**Required work**.
Filter the entries below, keeping only lines with "teaching".

Saved data entries
::::::::::
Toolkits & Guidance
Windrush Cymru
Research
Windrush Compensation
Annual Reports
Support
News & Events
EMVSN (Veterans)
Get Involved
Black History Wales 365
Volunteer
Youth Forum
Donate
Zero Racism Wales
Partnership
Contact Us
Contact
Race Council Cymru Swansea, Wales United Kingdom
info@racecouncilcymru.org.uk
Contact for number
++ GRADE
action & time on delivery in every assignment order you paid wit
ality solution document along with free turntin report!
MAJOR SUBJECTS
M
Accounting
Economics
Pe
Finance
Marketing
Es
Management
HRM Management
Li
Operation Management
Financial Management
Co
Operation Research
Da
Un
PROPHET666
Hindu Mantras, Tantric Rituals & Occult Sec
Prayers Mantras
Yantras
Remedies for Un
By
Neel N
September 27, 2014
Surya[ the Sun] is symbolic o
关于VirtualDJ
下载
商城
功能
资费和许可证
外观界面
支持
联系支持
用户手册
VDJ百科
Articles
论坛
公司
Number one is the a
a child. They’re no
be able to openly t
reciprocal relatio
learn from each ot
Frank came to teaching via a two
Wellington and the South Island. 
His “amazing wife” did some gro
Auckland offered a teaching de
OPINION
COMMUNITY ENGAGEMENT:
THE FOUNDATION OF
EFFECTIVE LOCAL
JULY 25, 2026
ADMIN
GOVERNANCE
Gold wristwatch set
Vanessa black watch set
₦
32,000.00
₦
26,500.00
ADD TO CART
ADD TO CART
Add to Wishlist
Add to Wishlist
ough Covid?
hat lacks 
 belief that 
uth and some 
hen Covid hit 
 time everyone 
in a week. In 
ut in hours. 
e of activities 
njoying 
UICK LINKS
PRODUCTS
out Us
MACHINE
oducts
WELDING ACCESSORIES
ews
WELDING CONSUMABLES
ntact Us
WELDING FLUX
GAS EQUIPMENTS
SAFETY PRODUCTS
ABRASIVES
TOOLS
::::::::::
**Solution below**.
Frank came to teaching via a two
Auckland offered a teaching de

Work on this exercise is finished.